Resistances and evasions are bound to happen as you school your horse. There are specific corrections that will assist the rider in creating the intended movement but the main ingredient in any correction is that you must not allow the horse to change you not your body and not your mind. Since horses out muscle us at about 10 to 1 they can shift our bodies before we realize it ever happened. So if we cannot out muscle a horse we must out think them. This requires absolute confidence and precision in every movement you wish to create.

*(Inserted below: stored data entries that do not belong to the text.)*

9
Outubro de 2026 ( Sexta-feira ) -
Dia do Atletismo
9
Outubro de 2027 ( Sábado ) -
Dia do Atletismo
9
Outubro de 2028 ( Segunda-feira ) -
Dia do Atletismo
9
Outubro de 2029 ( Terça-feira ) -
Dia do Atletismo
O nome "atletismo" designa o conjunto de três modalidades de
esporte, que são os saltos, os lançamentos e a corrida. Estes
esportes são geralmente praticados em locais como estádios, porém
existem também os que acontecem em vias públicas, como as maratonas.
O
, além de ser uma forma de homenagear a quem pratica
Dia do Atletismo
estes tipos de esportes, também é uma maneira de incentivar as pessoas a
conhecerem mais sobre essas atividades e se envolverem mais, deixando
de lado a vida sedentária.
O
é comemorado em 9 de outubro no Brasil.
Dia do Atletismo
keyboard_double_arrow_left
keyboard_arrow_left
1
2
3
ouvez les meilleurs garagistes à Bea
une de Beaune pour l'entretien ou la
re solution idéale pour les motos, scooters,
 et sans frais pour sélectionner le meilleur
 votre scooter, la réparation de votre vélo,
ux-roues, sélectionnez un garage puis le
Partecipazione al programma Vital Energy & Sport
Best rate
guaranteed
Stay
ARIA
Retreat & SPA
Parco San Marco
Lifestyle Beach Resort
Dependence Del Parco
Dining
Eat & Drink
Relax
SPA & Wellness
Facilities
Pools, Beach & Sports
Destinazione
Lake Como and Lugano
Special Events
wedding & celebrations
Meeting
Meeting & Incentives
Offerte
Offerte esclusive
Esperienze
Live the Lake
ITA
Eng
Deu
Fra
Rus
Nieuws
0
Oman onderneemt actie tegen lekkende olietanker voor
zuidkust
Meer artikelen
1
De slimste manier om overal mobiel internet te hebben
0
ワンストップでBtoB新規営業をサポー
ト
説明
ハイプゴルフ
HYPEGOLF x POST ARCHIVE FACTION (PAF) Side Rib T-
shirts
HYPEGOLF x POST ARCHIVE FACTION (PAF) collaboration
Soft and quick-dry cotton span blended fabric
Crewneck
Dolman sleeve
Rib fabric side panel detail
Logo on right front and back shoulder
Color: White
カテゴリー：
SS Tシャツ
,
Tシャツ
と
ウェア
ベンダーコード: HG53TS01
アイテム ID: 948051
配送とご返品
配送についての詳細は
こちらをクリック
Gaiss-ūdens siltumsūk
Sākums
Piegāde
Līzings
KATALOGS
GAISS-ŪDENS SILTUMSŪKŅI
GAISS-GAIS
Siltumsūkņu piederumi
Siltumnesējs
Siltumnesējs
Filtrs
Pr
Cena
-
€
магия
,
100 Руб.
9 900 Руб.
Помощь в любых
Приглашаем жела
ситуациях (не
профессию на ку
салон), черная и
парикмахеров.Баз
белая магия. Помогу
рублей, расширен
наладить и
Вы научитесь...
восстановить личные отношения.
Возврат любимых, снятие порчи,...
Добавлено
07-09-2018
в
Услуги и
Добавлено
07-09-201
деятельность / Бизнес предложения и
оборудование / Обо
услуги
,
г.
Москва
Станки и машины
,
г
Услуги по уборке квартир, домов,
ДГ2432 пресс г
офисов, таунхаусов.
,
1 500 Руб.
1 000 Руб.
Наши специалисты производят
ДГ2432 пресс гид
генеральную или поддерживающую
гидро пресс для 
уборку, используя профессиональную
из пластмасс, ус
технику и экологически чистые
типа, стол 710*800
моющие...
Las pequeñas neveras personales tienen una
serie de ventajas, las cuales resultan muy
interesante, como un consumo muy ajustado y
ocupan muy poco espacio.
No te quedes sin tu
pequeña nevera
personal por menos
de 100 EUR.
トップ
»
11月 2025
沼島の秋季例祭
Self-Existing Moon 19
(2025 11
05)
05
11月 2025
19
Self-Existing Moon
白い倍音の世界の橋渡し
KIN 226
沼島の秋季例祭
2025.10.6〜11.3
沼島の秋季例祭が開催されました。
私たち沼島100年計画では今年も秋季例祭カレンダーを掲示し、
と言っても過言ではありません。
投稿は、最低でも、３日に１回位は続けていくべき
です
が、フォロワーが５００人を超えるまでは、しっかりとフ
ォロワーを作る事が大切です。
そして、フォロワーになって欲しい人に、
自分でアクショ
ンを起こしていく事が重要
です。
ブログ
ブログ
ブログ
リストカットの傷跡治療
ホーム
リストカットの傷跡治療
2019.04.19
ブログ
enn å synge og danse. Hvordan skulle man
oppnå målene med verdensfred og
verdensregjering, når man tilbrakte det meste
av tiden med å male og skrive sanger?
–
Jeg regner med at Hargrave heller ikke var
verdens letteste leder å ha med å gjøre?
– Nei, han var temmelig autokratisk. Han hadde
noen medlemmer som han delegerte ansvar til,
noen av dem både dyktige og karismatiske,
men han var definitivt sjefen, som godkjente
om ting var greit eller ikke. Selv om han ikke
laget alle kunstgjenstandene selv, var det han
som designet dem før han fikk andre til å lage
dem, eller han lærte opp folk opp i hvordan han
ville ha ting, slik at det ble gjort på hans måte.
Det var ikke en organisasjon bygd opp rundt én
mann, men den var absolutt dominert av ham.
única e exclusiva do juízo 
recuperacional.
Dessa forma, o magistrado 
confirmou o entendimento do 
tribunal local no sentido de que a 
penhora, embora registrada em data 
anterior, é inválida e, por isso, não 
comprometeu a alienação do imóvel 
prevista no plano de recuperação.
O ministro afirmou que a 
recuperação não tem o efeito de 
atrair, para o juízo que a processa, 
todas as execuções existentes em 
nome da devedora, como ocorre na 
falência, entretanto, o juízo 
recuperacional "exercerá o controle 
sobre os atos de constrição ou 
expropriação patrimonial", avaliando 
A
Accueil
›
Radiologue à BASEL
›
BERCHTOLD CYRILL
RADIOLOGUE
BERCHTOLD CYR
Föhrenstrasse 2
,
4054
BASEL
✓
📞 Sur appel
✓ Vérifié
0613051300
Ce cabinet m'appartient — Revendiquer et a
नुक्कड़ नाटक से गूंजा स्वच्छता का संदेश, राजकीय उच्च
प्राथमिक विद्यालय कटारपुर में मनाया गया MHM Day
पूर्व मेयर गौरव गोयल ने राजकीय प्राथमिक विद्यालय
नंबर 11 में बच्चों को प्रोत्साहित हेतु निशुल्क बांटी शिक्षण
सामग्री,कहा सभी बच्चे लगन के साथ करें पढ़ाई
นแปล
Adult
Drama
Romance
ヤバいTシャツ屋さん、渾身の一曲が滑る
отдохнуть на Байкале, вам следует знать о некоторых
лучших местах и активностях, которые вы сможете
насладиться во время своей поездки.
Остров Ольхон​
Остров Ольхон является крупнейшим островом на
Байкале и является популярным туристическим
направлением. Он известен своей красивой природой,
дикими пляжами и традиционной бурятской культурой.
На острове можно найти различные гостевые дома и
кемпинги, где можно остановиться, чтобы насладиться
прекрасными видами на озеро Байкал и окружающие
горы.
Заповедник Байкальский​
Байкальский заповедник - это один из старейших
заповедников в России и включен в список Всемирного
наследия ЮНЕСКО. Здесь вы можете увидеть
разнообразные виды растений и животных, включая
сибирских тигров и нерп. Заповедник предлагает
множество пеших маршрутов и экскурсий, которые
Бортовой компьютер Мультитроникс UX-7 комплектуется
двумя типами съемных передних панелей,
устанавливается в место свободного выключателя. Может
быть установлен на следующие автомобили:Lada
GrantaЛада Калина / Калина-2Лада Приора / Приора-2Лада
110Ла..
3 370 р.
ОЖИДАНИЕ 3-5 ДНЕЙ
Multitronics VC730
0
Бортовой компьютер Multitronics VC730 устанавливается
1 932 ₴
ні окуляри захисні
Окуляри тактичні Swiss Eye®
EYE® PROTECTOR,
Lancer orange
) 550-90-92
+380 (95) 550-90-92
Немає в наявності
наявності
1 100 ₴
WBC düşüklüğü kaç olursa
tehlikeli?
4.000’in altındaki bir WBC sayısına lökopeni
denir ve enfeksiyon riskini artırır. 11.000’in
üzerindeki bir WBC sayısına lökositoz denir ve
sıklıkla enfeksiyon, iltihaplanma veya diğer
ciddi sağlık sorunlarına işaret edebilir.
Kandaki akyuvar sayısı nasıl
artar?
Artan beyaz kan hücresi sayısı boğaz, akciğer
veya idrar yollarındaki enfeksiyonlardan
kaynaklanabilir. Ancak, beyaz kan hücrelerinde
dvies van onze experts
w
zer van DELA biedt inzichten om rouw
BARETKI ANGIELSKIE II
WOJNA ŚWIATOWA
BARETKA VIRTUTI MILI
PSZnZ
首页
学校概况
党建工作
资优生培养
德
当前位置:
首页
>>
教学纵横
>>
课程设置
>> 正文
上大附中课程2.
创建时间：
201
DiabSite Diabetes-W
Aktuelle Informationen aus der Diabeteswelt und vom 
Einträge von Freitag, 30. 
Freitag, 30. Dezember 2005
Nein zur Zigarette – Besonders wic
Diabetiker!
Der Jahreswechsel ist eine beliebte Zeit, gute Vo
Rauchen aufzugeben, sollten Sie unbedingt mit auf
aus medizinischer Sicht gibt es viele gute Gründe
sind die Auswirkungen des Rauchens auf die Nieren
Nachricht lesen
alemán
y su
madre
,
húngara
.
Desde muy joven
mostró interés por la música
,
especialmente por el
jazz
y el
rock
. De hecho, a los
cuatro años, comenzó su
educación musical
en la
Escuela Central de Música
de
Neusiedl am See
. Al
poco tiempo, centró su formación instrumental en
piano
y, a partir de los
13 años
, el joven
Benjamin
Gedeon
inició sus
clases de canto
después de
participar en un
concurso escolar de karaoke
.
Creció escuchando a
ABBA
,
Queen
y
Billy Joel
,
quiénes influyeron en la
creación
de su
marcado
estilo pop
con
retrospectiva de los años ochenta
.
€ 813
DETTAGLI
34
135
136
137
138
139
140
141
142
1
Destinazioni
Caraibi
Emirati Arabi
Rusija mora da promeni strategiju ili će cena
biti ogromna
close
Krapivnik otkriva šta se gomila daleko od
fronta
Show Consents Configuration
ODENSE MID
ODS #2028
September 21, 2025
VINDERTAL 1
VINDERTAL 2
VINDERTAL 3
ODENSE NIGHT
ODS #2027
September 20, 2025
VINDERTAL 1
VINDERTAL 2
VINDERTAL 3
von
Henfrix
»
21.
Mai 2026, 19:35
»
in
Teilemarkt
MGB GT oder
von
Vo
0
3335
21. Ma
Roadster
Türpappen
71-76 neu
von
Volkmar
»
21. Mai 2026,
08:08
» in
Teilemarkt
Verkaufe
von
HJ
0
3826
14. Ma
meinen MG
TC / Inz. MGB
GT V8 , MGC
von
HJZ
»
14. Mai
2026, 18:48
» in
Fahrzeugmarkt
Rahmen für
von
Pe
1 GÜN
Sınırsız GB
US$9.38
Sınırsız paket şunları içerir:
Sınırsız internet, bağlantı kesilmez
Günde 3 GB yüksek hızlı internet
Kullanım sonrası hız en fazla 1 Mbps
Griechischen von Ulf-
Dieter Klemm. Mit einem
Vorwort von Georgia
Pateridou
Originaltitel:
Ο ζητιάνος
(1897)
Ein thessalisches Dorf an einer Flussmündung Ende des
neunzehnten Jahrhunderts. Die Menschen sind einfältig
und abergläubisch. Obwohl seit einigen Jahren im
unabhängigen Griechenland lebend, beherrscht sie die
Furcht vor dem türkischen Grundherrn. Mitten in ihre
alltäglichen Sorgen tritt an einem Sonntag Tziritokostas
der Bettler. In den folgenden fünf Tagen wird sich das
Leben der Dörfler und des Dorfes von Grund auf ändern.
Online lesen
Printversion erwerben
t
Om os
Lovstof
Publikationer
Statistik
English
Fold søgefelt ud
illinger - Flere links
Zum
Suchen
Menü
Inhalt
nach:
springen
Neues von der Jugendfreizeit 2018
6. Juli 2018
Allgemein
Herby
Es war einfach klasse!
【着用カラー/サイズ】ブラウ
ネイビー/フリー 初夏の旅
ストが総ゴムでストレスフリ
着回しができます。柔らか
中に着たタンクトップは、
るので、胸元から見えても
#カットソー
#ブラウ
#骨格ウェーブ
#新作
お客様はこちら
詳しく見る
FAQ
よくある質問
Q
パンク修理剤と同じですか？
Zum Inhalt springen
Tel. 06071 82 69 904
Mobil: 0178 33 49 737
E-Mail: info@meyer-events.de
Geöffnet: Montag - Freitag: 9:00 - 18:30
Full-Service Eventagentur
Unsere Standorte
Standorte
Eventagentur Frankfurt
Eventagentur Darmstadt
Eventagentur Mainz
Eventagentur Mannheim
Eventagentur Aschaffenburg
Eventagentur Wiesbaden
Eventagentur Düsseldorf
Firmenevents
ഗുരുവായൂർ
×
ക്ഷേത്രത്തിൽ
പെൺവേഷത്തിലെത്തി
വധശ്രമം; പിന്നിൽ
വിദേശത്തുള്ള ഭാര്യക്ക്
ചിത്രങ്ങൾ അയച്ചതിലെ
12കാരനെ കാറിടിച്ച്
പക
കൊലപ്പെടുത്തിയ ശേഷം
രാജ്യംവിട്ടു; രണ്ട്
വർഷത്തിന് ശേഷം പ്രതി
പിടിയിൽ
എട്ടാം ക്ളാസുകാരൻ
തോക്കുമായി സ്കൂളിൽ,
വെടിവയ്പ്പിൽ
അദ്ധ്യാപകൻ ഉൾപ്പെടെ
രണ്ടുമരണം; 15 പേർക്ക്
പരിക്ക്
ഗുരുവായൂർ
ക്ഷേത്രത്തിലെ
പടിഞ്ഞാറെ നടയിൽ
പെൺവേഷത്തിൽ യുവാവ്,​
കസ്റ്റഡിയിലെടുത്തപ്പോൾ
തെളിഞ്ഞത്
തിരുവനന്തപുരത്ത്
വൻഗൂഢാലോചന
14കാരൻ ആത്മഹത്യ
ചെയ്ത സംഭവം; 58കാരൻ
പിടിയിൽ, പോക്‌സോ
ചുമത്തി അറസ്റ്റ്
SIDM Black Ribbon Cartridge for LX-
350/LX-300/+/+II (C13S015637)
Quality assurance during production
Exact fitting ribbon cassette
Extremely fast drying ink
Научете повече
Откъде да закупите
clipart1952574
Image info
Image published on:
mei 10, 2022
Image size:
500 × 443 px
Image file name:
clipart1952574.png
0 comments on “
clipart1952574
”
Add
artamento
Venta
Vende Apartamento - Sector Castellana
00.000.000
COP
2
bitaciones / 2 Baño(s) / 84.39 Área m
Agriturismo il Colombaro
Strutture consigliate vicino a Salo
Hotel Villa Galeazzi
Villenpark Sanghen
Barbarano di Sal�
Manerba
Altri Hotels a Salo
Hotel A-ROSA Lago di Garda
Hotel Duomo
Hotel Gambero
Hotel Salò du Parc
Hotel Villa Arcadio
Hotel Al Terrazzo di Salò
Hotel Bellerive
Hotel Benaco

Riding is a dynamic activity and by this I mean action begets action you turn a shoulder and the horse turns her body and yes that is all it takes if all is right in the universe that is which of course happens far less often (by chance) than not. Both horse and rider will make mistakes but neither needs to be frustrated by such. To avoid over facing both horse and rider you must develop a system whereby you know your own position before you ask it of the horse and check back frequently to ensure that you have not allowed that position to be shifted.
In the beginning if you find yourself in an incorrect position you must release the horse, reposition yourself and start again. As you get better at maintaining your own position, despite the horses best efforts to shift you around, you can then correct both yourself and the horse while on the move. At times this will work and at other times it will not. If your attempts at correction in motion fail to correct the horse and the shifting becomes worse it will cause the rider to over-compensate creating tension and even more distortion throughout both bodies. Once this tension enters the picture it is almost impossible to make valuable corrections so as soon as you realize that your efforts are in vain I would rather have you release everything, take a deep breath, shake out the heebie-jeebies and reapply the correct aids. The horse will appreciate that you are not contorting yourself into a crazed pretzel and will respond, in kind, on some level.
Some typical evasions that occur during the learning phase of lateral positioning and their corrections are listed below. Please note that these are very specific corrections (not aids) and that the application of each should be released as soon as the horse even tries to comply with your request. Also note that they should be applied in addition to whatever position you were originally working on. This is a bit tricky at first but becomes easier with practice.
If your horse backs up you must maintain your position and seat do not lean forward. Leaning forward releases the horses back making it easier for him to slip it into reverse. If he continues to back the next step is to arch your lower back toward your hands. Backing as an evasion comes from confusion and frustration so please refrain from retracting your hands backwards at this moment or you will confuse him even further.
The haunches swing away to avoid moving the shoulders.
Swinging the haunches away when bending or working with shoulder-in can be corrected with a quick opening rein. The opening rein goes out to the side in the opposite direction of the haunches. Again no retraction backwards of the reins should occur and you must take care not to lean over toward your hand. As soon as the haunches start to swing back where they belong the rein returns to its neutral position and the dominant leg and body aids should take over. Even if the haunches immediately return to the improper position you must first release the open rein and then reapply it. Holding this rein position for too long will only create more distortion, a distraught horse and then, perhaps, an unseated rider.
Too much bend in the neck.
Bending the neck too much in a lateral position or a bend around a curve is generally a rider problem but even if the horse creates this distortion the correction is the same. The inside rein must be quietly pulsed and the neck needs to be straightened on the outside rein. As with all rein aids there should be no retraction backwards of the arm or hand. A firm squeeze of the fist is all that is needed your horse will feel this lightest of touches and respond if all else is in order.
As you get better at maintaining your own position your horse will evade less and less. As your horse gets better at maintaining her position it will make your job even easier. As you both step up the ladder of success first one partner then the other you will find all aspects of your riding getting easier. The horse becomes more sensitive to less aids and will begin some level of collection, engagement and lightening of the forehand on her own. These three qualities are coveted goals for all dressage riders and you have achieved the same simply by controlling your own body challenging for the rider you bet but the results are amazing.